Earlier on Friday, James Bullard, the hawkish president from the St Louis Fed, told Bloomberg TV he is leaning “more strongly” towards a 0.75 percentage point rate rise. Esther George, president of the Kansas City Fed, who also spoke Friday, said that by taking “deliberate” action, the Fed can prevent higher inflation from becoming entrenched.

“While I welcome promising news about inflation, I don’t yet see convincing evidence that it is moving meaningfully and persistently down along a trajectory to reach our 2 per cent target,” said Waller. “The consequences of being fooled by a temporary softening in inflation could be even greater now if another misjudgment damages the Fed’s credibility.”

Waller’s comments echo those of chair Jay Powell, who spoke on Thursday. While Powell did not comment on the size of the next rate rise, he said the Fed needs to “act now, forthrightly, strongly, as we have been doing and we need to keep at it until the job is done”.

Lael Brainard, the vice-chair, on Wednesday delivered a similar message, saying the Fed is “in this for as long as it takes to get inflation down”. 

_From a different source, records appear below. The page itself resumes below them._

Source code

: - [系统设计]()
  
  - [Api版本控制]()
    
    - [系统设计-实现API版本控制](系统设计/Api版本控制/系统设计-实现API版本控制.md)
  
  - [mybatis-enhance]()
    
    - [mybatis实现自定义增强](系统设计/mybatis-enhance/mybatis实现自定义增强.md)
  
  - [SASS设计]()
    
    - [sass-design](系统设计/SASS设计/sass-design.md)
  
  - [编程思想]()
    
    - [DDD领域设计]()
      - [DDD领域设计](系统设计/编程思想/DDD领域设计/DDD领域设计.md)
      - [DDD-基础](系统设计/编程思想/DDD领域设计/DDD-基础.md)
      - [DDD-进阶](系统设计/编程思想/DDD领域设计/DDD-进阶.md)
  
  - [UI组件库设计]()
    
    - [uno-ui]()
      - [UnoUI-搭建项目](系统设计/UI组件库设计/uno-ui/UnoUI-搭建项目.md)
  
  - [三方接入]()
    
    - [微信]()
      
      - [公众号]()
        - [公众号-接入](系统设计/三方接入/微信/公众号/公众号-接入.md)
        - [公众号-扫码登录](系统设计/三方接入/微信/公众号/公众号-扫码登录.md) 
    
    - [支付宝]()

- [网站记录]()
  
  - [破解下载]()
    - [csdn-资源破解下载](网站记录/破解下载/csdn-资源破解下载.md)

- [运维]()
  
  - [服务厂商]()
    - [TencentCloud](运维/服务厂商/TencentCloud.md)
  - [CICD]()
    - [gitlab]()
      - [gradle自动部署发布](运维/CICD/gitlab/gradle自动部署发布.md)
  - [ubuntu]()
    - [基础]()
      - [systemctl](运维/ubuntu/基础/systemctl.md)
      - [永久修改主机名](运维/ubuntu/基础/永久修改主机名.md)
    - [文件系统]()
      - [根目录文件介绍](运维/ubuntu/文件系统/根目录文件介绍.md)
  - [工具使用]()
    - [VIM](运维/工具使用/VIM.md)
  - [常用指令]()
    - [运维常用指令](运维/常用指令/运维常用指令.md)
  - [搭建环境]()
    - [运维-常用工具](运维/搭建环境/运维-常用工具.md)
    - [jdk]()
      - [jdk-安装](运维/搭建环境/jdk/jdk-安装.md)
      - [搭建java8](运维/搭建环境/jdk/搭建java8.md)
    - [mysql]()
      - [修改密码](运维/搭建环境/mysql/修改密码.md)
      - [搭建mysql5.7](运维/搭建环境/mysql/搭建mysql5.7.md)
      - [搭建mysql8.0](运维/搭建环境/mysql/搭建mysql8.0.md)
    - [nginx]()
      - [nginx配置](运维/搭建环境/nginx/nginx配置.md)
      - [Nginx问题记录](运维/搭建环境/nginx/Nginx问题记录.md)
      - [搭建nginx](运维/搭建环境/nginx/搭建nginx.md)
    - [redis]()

However, she balanced those comments by emphasising a number of forces that may help to alleviate inflationary pressures, such that the Fed may not need to act as aggressively as once feared. She also noted the inevitable shift “at some point” to consider the risks of overtightening policy.

Ahead of the September gathering, another inflation report will be released, with economists expecting a fall in the consumer price index on both a month-on-month and annual basis.

Waller said on Friday the future decisions about both the size of additional rate rises and the end point of this tightening cycle should be “solely determined by the incoming data”.